Hier geht es nicht nur um Anreicherungsgrade oder Inspektionen. Das regionale Verhalten der Islamischen Republik – die Bewaffnung Russlands mit Drohnen für seinen Krieg in der Ukraine und die Unterstützung von terroristischen Stellvertretergruppen im gesamten Nahen Osten – ist Teil desselben Musters. Teheran nutzt diplomatische Zurückhaltung aus und untergräbt gleichzeitig aktiv die globale Sicherheit.

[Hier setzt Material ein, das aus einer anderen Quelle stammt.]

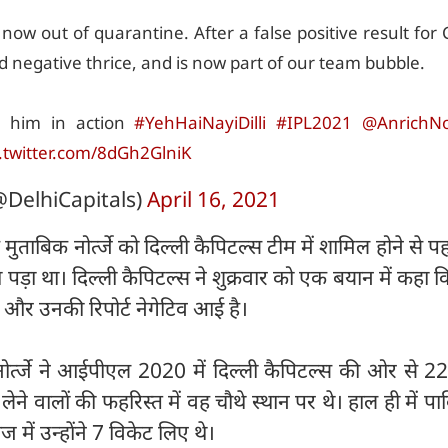
now out of quarantine. After a false positive result for
ed negative thrice, and is now part of our team bubble.
e him in action
#YehHaiNayiDilli
#IPL2021
@AnrichNo
c.twitter.com/8dGh2GlniK
@DelhiCapitals)
April 16, 2021
ताबिक नोर्त्जे को दिल्ली कैपिटल्स टीम में शामिल होने से प
ड़ा था। दिल्ली कैपिटल्स ने शुक्रवार को एक बयान में कहा कि ना
ैं और उनकी रिपोर्ट नेगेटिव आई है।
र्त्जे ने आईपीएल 2020 में दिल्ली कैपिटल्स की ओर से 22
लेने वालों की फहरिस्त में वह चौथे स्थान पर थे। हाल ही में पा
 में उन्होंने 7 विकेट लिए थे।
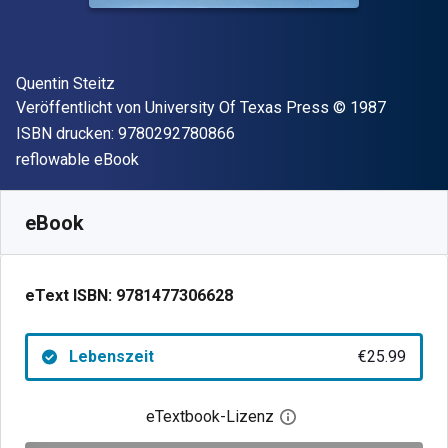
Autor(en)
Quentin Steitz
Verleger
Copyright
Veröffentlicht von
University Of Texas Press
© 1987
"ISBN-13 9780292780866"
ISBN drucken:
9780292780866
Format
reflowable eBook
Verfügbar ab
€
25.99
EUR
SKU:
9781477306628
eBook
eText ISBN:
9781477306628
Lebenszeit
€25.99
eTextbook-Lizenz
Digitalen Lizenzdialo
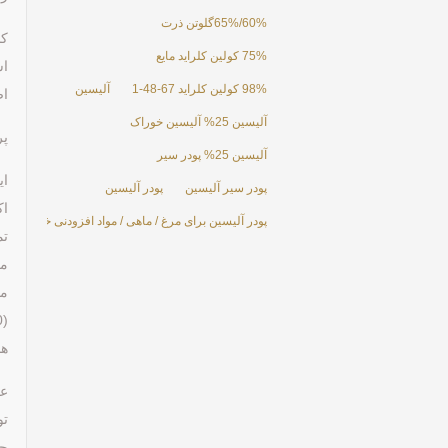
60%/65%گلوتن ذرت
کن
75% کولین کلراید مایع
اس
98% کولین کلراید 67-48-1
آلیسین
اص
آلیسین 25% آلیسین خوراک
پر
آلیسین 25% پودر سیر
ای
پودر سیر آلیسین
پودر آلیسین
پودر آلیسین برای مرغ / ماهی / مواد افزودنی خوراک مرغ
مع
ها
حذ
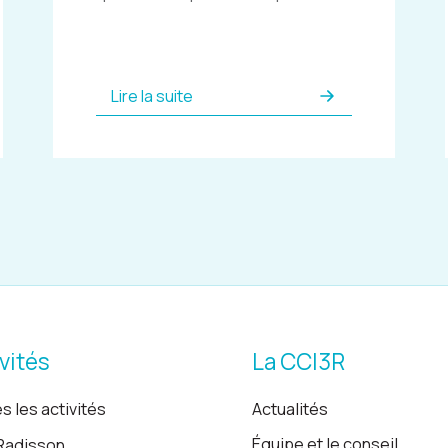
Lire la suite
vités
La CCI3R
s les activités
Actualités
Équipe et le conseil
Radisson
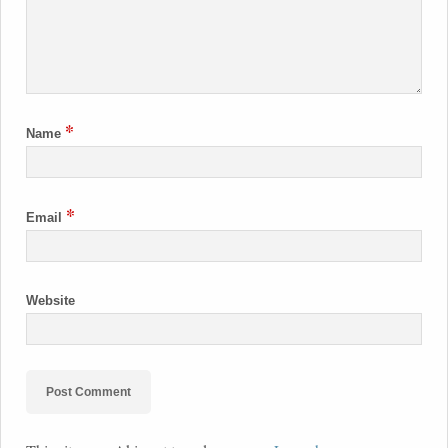
*
Name
*
Email
Website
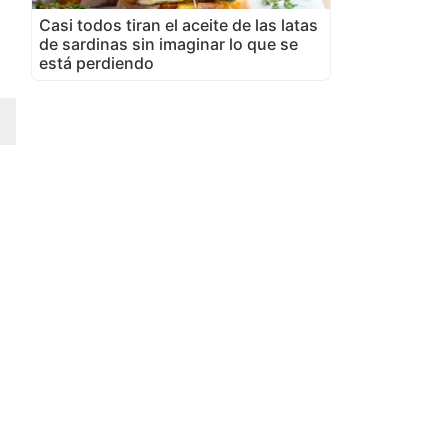
Casi todos tiran el aceite de las latas
de sardinas sin imaginar lo que se
está perdiendo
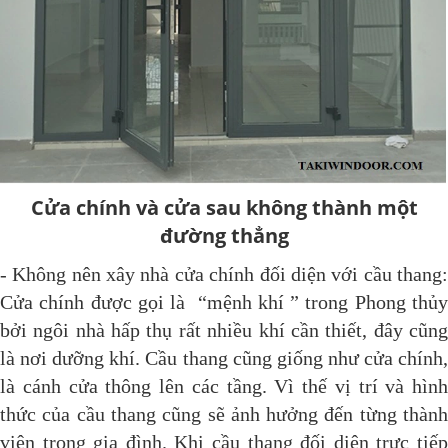
Cửa chính và cửa sau không thành một
đường thẳng
- Không nên xây nhà cửa chính đối diện với cầu thang:
Cửa chính được gọi là “mệnh khí ” trong Phong thủy
bởi ngôi nhà hấp thụ rất nhiều khí cần thiết, đây cũng
là nơi dưỡng khí. Cầu thang cũng giống như cửa chính,
là cánh cửa thông lên các tầng. Vì thế vị trí và hình
thức của cầu thang cũng sẽ ảnh hưởng đến từng thành
viên trong gia đình. Khi cầu thang đối diện trực tiếp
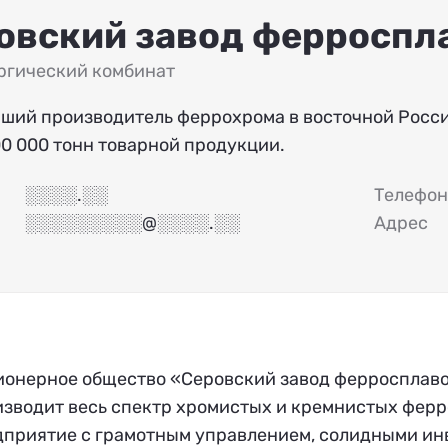
овский завод ферроспл
ргический комбинат
ший производитель феррохрома в восточной Росси
00 000 тонн товарной продукции.
░░░░.░░
Телефон
░░░░░░░░░@░░░░.░░
Адрес
ионерное общество «Серовский завод ферросплаво
изводит весь спектр хромистых и кремнистых фер
дприятие с грамотным управлением, солидными ин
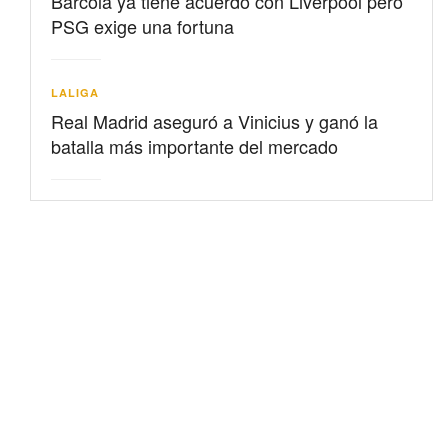
Barcolá ya tiene acuerdo con Liverpool pero
PSG exige una fortuna
LALIGA
Real Madrid aseguró a Vinicius y ganó la
batalla más importante del mercado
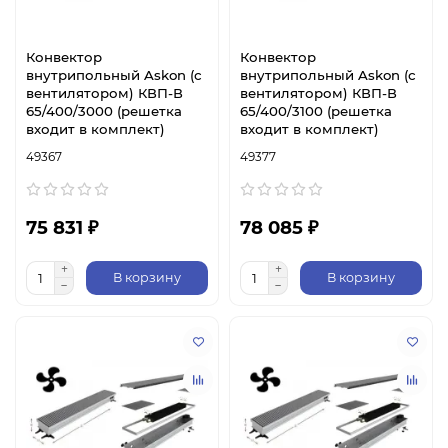
Конвектор
Конвектор
внутрипольный Askon (с
внутрипольный Askon (с
вентилятором) КВП-В
вентилятором) КВП-В
65/400/3000 (решетка
65/400/3100 (решетка
входит в комплект)
входит в комплект)
49367
49377
75 831 ₽
78 085 ₽
В корзину
В корзину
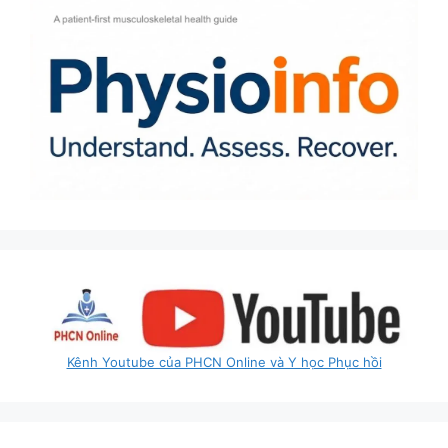
Kênh Youtube của PHCN Online và Y học Phục hồi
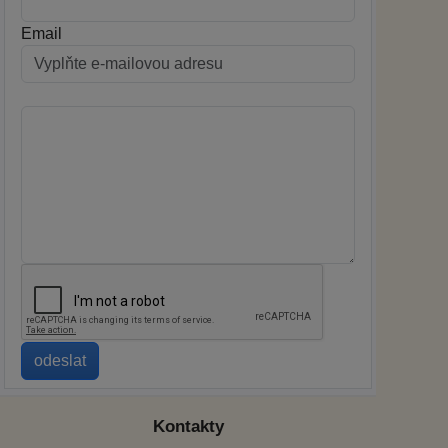
Email
Kontakty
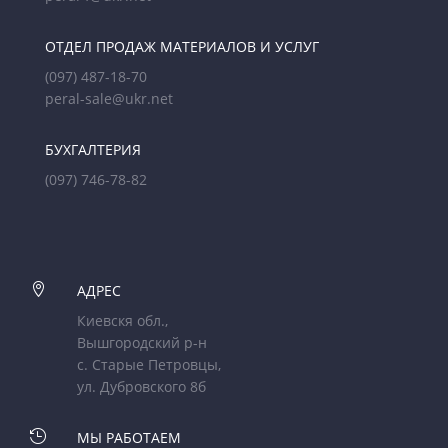
ОТДЕЛ ПРОДАЖ МАТЕРИАЛОВ И УСЛУГ
(097) 487-18-70
peral-sale@ukr.net
БУХГАЛТЕРИЯ
(097) 746-78-82

АДРЕС
Киевскя обл.,
Вышгородский р-н
с. Старые Петровцы,
ул. Дубровского 8б

МЫ РАБОТАЕМ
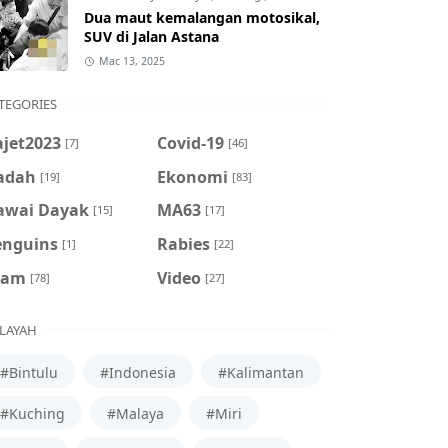
Dua maut kemalangan motosikal,
SUV di Jalan Astana
Mac 13, 2025
TEGORIES
ajet2023
Covid-19
[7]
[46]
adah
Ekonomi
[19]
[83]
awai Dayak
MA63
[15]
[17]
enguins
Rabies
[1]
[22]
cam
Video
[78]
[27]
LAYAH
#Bintulu
#Indonesia
#Kalimantan
#Kuching
#Malaya
#Miri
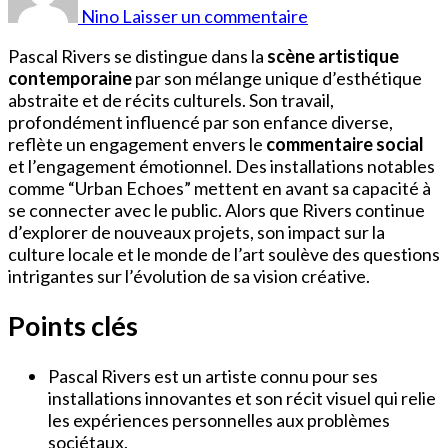
Rivers
Nino
Laisser un commentaire
Pascal Rivers se distingue dans la
scène artistique
contemporaine
par son mélange unique d’esthétique
abstraite et de récits culturels. Son travail,
profondément influencé par son enfance diverse,
reflète un engagement envers le
commentaire social
et l’engagement émotionnel. Des installations notables
comme “Urban Echoes” mettent en avant sa capacité à
se connecter avec le public. Alors que Rivers continue
d’explorer de nouveaux projets, son impact sur la
culture locale et le monde de l’art soulève des questions
intrigantes sur l’évolution de sa vision créative.
Points clés
Pascal Rivers est un artiste connu pour ses
installations innovantes et son récit visuel qui relie
les expériences personnelles aux problèmes
sociétaux.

Wird argumentiert, Sanktionen würden nur die Spannungen verschärfen, wird auch verschwiegen, dass die Beschwichtigungspolitik das iranische Atomprogramm nur beschleunigt hat. Das JCPOA basierte auf Verifizierung und Konsequenzen. Fallen diese weg, verliert auch das Abkommen seinen Wert.
Die E3-Staaten haben nun einen mutigen und notwendigen Schritt unternommen, müssen aber der Versuchung widerstehen, auf der Suche nach einem »diplomatischen Durchbruch«, den der Iran nicht einzuhalten gedenkt, einen Rückzieher zu machen. Dies ist kein Moment für Kompromisse und Beschwichtigung. Es ist ein Moment der Rechenschaftspflicht.
Daniel Roth is research director at United Against Nuclear Iran and a managing director of the Counter Extremism Project. (Der Text erschien auf Englisch zuerst beim Jewish News Syndicate. Übersetzung von Alexander Gruber.)